**Brief:**
Below this line is the material. Write out only its lines from the one containing "20: (671, 185, 0.90)" through the one containing "33: (171, 118, 0.95)", both kept, exactly.

**Records provided:**
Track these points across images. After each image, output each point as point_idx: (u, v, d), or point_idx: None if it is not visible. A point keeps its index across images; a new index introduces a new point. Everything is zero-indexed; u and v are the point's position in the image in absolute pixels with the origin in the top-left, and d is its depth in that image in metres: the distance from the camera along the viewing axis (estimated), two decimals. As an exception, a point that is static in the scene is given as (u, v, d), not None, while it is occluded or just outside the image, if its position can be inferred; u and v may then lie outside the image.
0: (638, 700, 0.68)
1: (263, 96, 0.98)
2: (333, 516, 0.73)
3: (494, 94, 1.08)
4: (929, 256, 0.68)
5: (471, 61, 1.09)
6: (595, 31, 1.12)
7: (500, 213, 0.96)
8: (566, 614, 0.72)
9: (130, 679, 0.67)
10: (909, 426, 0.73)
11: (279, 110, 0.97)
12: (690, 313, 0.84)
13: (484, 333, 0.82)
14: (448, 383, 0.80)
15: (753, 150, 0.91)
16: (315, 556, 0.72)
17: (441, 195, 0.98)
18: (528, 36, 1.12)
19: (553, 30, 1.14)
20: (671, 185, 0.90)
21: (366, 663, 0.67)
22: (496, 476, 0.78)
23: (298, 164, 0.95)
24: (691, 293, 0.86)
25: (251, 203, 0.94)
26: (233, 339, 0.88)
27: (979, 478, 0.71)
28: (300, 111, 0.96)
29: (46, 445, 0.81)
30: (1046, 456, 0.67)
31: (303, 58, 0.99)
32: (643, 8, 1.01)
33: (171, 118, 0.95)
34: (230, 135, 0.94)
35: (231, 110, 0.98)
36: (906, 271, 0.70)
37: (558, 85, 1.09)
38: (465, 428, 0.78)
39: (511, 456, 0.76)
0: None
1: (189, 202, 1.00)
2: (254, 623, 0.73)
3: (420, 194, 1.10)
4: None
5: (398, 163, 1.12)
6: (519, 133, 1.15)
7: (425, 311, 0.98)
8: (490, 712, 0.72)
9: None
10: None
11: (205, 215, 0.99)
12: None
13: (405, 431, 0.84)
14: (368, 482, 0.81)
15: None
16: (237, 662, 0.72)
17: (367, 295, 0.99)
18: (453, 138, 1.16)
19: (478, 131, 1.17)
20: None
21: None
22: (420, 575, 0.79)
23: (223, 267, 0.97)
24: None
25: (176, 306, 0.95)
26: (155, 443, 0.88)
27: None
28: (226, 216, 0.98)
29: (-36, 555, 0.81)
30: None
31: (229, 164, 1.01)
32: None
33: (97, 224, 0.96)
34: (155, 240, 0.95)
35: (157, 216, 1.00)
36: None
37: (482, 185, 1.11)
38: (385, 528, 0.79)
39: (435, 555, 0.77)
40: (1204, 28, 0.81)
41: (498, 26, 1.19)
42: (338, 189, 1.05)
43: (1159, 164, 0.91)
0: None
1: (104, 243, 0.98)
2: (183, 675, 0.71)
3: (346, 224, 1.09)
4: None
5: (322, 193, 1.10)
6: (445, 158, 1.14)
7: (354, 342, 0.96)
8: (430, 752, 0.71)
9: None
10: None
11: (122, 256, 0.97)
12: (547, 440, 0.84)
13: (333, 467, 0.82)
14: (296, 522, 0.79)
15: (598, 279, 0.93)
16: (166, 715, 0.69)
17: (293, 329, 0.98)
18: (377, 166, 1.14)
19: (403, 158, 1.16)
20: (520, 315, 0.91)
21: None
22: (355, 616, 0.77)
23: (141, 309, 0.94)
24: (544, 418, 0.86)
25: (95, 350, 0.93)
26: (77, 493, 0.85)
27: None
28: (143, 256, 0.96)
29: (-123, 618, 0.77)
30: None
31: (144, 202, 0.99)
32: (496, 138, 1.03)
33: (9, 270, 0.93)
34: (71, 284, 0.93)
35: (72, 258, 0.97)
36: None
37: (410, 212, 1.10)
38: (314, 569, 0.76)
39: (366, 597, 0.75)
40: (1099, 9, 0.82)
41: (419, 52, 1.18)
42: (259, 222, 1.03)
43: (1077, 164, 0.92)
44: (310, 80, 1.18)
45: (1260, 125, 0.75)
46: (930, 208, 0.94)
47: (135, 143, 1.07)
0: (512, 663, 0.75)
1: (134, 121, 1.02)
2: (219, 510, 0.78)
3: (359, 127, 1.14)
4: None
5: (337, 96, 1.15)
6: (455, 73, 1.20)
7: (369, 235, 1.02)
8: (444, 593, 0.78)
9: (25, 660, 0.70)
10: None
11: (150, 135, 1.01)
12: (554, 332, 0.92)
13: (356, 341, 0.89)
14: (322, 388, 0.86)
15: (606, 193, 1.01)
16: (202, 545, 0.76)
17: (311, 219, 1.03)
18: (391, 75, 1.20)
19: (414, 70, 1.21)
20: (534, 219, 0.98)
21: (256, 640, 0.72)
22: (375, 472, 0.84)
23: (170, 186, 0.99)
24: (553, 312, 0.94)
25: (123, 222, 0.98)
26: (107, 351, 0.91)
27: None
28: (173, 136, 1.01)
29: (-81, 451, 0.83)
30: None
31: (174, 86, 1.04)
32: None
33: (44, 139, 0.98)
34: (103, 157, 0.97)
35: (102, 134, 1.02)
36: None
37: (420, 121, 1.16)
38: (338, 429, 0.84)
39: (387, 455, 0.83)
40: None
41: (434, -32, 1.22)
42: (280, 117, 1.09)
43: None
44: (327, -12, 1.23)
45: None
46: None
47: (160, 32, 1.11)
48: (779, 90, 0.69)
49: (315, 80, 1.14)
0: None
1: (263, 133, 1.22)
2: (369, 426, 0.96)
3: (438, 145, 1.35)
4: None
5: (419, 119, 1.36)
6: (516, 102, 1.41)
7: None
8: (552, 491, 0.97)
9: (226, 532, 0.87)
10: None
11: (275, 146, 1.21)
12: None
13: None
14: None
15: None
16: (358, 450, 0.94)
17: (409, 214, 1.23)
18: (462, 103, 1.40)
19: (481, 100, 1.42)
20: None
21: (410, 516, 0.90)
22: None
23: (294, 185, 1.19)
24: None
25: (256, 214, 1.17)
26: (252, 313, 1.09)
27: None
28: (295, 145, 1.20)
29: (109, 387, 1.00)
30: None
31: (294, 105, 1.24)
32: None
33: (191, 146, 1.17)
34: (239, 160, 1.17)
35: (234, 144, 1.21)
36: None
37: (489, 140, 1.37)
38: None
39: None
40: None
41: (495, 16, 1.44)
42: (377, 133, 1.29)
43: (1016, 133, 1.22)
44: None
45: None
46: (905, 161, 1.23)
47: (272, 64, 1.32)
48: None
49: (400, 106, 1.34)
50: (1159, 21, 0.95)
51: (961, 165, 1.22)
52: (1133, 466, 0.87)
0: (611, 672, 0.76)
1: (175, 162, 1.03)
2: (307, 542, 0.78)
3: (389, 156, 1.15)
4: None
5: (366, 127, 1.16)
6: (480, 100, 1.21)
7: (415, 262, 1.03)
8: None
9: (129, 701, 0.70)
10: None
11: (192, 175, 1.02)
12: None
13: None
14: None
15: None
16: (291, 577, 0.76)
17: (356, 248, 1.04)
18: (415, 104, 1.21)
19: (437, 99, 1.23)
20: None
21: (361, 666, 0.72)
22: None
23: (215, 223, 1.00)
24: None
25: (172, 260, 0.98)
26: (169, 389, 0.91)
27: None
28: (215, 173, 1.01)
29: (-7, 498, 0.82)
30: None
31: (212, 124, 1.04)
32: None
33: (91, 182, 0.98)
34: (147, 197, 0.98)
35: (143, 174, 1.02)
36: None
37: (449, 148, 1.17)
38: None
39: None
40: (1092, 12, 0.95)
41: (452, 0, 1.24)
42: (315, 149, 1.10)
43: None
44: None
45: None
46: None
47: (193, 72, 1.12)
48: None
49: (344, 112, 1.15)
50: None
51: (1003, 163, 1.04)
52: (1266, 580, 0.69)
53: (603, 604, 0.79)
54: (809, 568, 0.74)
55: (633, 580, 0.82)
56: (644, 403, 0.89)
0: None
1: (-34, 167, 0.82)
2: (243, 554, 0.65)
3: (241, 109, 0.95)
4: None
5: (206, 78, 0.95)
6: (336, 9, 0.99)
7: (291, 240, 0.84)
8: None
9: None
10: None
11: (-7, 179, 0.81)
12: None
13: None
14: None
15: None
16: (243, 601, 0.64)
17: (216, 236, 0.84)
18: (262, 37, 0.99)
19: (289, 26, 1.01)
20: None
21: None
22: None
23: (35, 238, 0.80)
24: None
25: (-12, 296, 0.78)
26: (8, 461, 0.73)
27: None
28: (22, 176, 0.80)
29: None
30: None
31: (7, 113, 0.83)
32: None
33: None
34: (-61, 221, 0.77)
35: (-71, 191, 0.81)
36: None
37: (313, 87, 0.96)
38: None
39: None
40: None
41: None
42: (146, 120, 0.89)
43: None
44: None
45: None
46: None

**Answer section:**
20: (671, 185, 0.90)
21: (366, 663, 0.67)
22: (496, 476, 0.78)
23: (298, 164, 0.95)
24: (691, 293, 0.86)
25: (251, 203, 0.94)
26: (233, 339, 0.88)
27: (979, 478, 0.71)
28: (300, 111, 0.96)
29: (46, 445, 0.81)
30: (1046, 456, 0.67)
31: (303, 58, 0.99)
32: (643, 8, 1.01)
33: (171, 118, 0.95)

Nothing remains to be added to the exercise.